A ganglion is a small lump that forms on the hand or wrist. It’s harmless except that they can often hurt quite badly, and if they grow large then they can look really nasty. In the old, unenlightened times when people still believed in a god, they used to recommend hitting it with a bible. In fact I hear that the Kansas medical board have recently invested in several thousands of bibles for this and other medical cures. Oddly, this cure is supposed to work because the bible, being heavy, can smash the ganglion and disperse whatever it’s made of…ew
Years ago my mate Dave unintentionally grew a ganglion on his hand. It got so large and painful that it was interfering with his work, so he made an appointment with the hospital to have it removed. The weekend before the op we all ended up in Glastonbury (not during the festival) and thought it would be a good idea to climb the tor, despite the gale-force wind. We climbed up like excited schoolboys and by the time we reached the top I was genuinely worried about the prospect of being dragged off of the tor and on to the rocks at the bottom. It was really scary in a biblical sort of way. Anyway, once we’d reached the ground, Dave’s ganglion had totally disappeared! Cured by Glastonbury tor! He had to cancel the appointment and everything.

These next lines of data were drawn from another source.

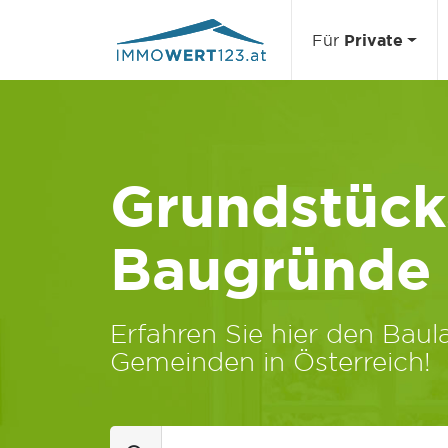
Für
Private
Grundstücks
Baugründe
Erfahren Sie hier den Baula
Gemeinden in Österreich!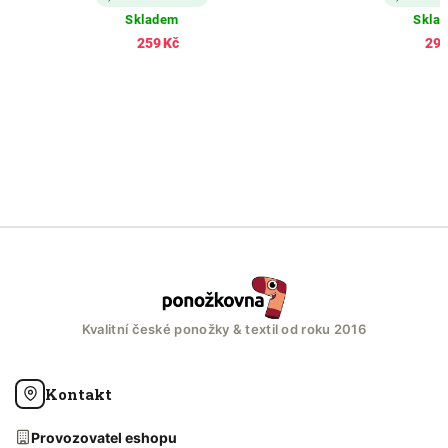
Skladem
Skla
259 Kč
298
Kvalitní české ponožky & textil od roku 2016
Kontakt
Provozovatel eshopu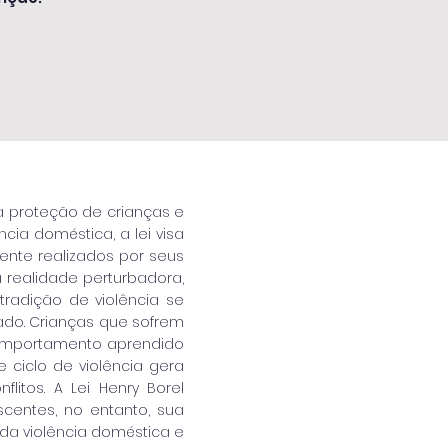
na proteção de crianças e
cia doméstica, a lei visa
ente realizados por seus
a realidade perturbadora,
radição de violência se
ado. Crianças que sofrem
comportamento aprendido
 ciclo de violência gera
itos. A Lei Henry Borel
centes, no entanto, sua
a violência doméstica e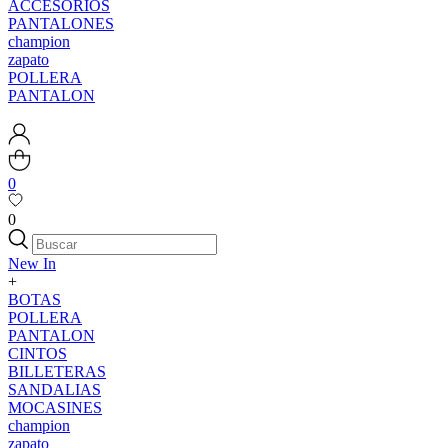
ACCESORIOS
PANTALONES
champion
zapato
POLLERA
PANTALON
0
0
New In
+
BOTAS
POLLERA
PANTALON
CINTOS
BILLETERAS
SANDALIAS
MOCASINES
champion
zapato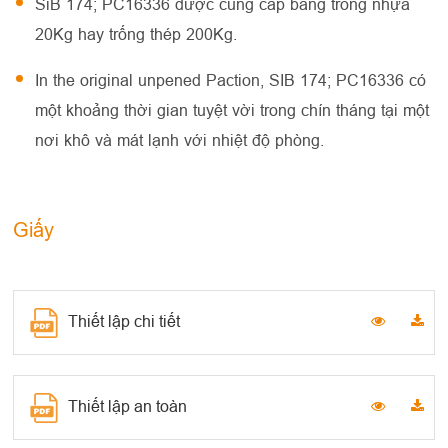
SiB 174; PC16336 được cung cấp bằng trống nhựa
20Kg hay trống thép 200Kg.
In the original unpened Paction, SIB 174; PC16336 có
một khoảng thời gian tuyệt vời trong chín tháng tại một
nơi khô và mát lạnh với nhiệt độ phòng.
Giấy
Thiết lập chi tiết
Thiết lập an toàn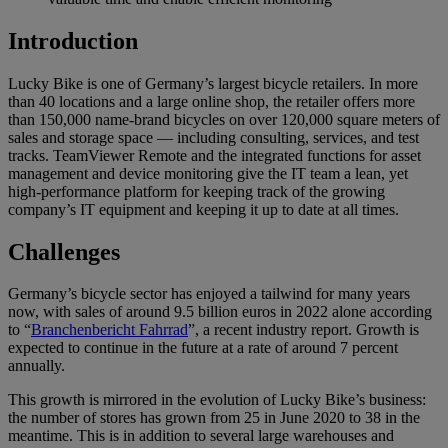
Introduction
Lucky Bike is one of Germany’s largest bicycle retailers. In more
than 40 locations and a large online shop, the retailer offers more
than 150,000 name-brand bicycles on over 120,000 square meters of
sales and storage space — including consulting, services, and test
tracks. TeamViewer Remote and the integrated functions for asset
management and device monitoring give the IT team a lean, yet
high-performance platform for keeping track of the growing
company’s IT equipment and keeping it up to date at all times.
Challenges
Germany’s bicycle sector has enjoyed a tailwind for many years
now, with sales of around 9.5 billion euros in 2022 alone according
to “
Branchenbericht Fahrrad
”, a recent industry report. Growth is
expected to continue in the future at a rate of around 7 percent
annually.
This growth is mirrored in the evolution of Lucky Bike’s business:
the number of stores has grown from 25 in June 2020 to 38 in the
meantime. This is in addition to several large warehouses and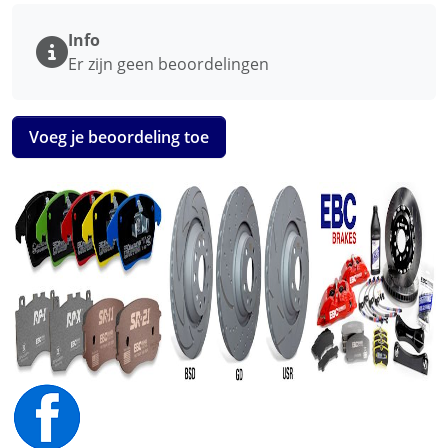
Info
Er zijn geen beoordelingen
Voeg je beoordeling toe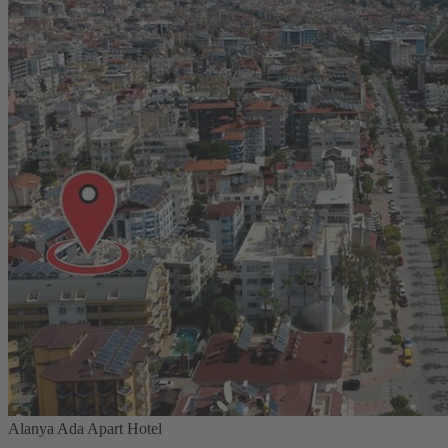
Alanya Ada Apart Hotel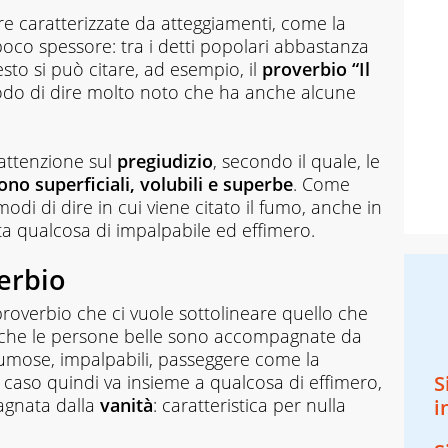
e caratterizzate da atteggiamenti, come la
 poco spessore: tra i detti popolari abbastanza
sto si può citare, ad esempio, il
proverbio “Il
odo di dire molto noto che ha anche alcune
’attenzione sul
pregiudizio
, secondo il quale, le
no superficiali, volubili e superbe
. Come
di di dire in cui viene citato il fumo, anche in
 qualcosa di impalpabile ed effimero.
verbio
n proverbio che ci vuole sottolineare quello che
ro che le persone belle sono accompagnate da
umose, impalpabili, passeggere come la
o caso quindi va insieme a qualcosa di effimero,
S
agnata dalla
vanità
: caratteristica per nulla
i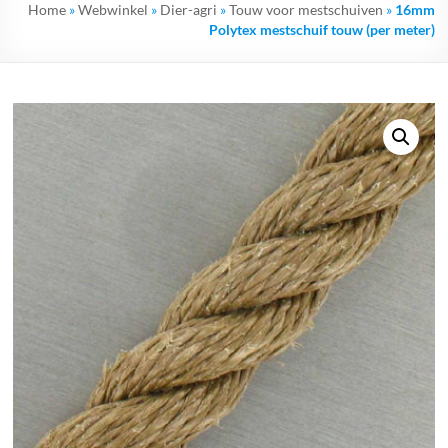
Home
»
Webwinkel
»
Dier-agri
»
Touw voor mestschuiven
»
16mm
Polytex mestschuif touw (per meter)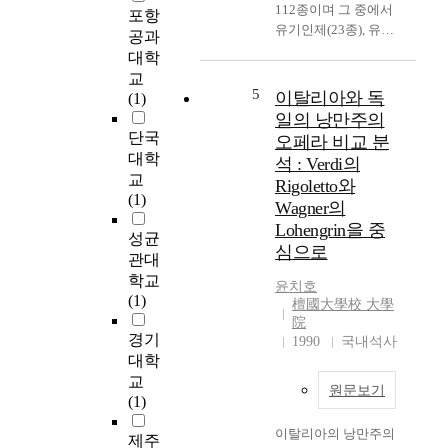
112종이며 그 중에서
인
포항
유기인제(23종), 유기
-
공과
염소제(14종), 카바메
환
대학
이트제(3종)의 40종 농
경
교
약은 각각 다성분 동시
5
적
이탈리아와 독
(1)
분석법으로 정성과 정
합
일의 낭만주의
량을 한다. 본 연구는
성
단국
오페라 비교 분
다성분 동시 분석법에
,
대학
석 : Verdi의
의해 40종 농약을 대
직
교
Rigoletto와
상으로 정성법과 정량
무
(1)
Wagner의
법을 확립하는데 연구
스
Lohengrin을 중
의 목적이 있다. GC에
트
성균
서 동일한 정지상의 두
심으로
레
관대
capillary columns에서
스
학교
윤치호
이론단수는 BHC에서
,
(1)
檀國大學校 大學
30m×0.32㎜ i.d.×0.25
이
院
㎛ crosslinked 5%
직
경기
1990
국내석사
phenyl silicone에서는
의
대학
9.12×10^(4)이고
도
교
25m×0.20㎜ i.d.×0.11
원문보기
간
(1)
㎛ crosslinked 5%
의
phenyl silicone에서는
이탈리아의 낭만주의
관
제주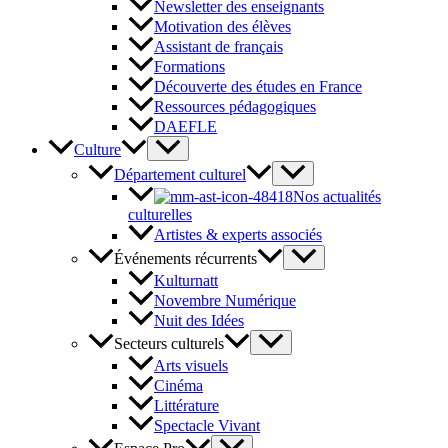
Newsletter des enseignants
Motivation des élèves
Assistant de français
Formations
Découverte des études en France
Ressources pédagogiques
DAEFLE
Culture
Département culturel
Nos actualités
culturelles
Artistes & experts associés
Événements récurrents
Kulturnatt
Novembre Numérique
Nuit des Idées
Secteurs culturels
Arts visuels
Cinéma
Littérature
Spectacle Vivant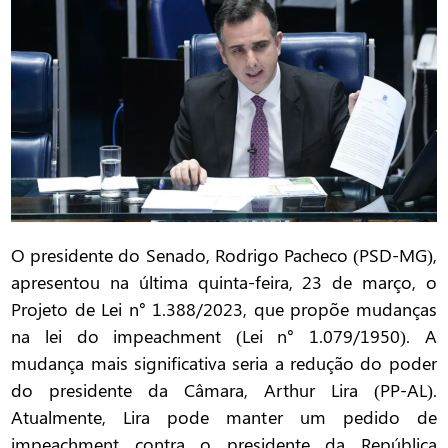
O presidente do Senado, Rodrigo Pacheco (PSD-MG),
apresentou na última quinta-feira, 23 de março, o
Projeto de Lei n° 1.388/2023, que propõe mudanças
na lei do impeachment (Lei n° 1.079/1950). A
mudança mais significativa seria a redução do poder
do presidente da Câmara, Arthur Lira (PP-AL).
Atualmente, Lira pode manter um pedido de
impeachment contra o presidente da República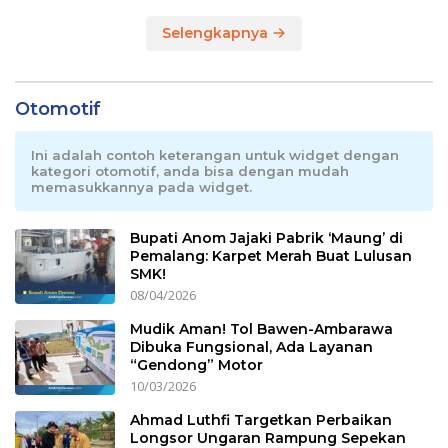
Selengkapnya
Otomotif
Ini adalah contoh keterangan untuk widget dengan
kategori otomotif, anda bisa dengan mudah
memasukkannya pada widget.
Bupati Anom Jajaki Pabrik ‘Maung’ di
Pemalang: Karpet Merah Buat Lulusan
SMK!
08/04/2026
Mudik Aman! Tol Bawen-Ambarawa
Dibuka Fungsional, Ada Layanan
“Gendong” Motor
10/03/2026
Ahmad Luthfi Targetkan Perbaikan
Longsor Ungaran Rampung Sepekan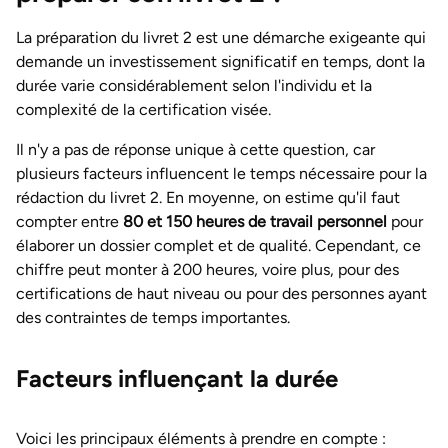
La préparation du livret 2 est une démarche exigeante qui
demande un investissement significatif en temps, dont la
durée varie considérablement selon l'individu et la
complexité de la certification visée.
Il n'y a pas de réponse unique à cette question, car
plusieurs facteurs influencent le temps nécessaire pour la
rédaction du livret 2. En moyenne, on estime qu'il faut
compter entre
80 et 150 heures de travail personnel
pour
élaborer un dossier complet et de qualité. Cependant, ce
chiffre peut monter à 200 heures, voire plus, pour des
certifications de haut niveau ou pour des personnes ayant
des contraintes de temps importantes.
Facteurs influençant la durée
Voici les principaux éléments à prendre en compte :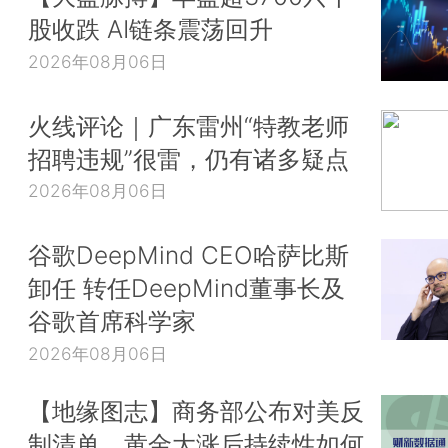
股收跌 AI链条震荡回升
2026年08月06日
火线评论｜广东雷州“特教老师
招聘违规”很雷，仍有诸多疑点
2026年08月06日
谷歌DeepMind CEO哈萨比斯
卸任 转任DeepMind董事长及
谷歌首席科学家
2026年08月06日
【地缘图志】商务部公布对美反
制清单，黄金大涨后持续性如何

That was the last time I’d even considered ganglions until a couple of months ago, when a ganglion started to form on my wrist. It’s irritating rather than anything else and it tends to get in the way so I really wanted it to go. While I was on the phone to Michele earlier I told her it was irritating me and it brought to mind the old bible trick. Now, I do actually own a bible – I bought it in a dollar store in Philadelphia – but I thought I’d try the 21st century version. And besides, hard-disks are much heavier.
To cut a long story short: one quick thwack with a 150G Maxtor hard drive and it has totally gone! Maxtor be praised!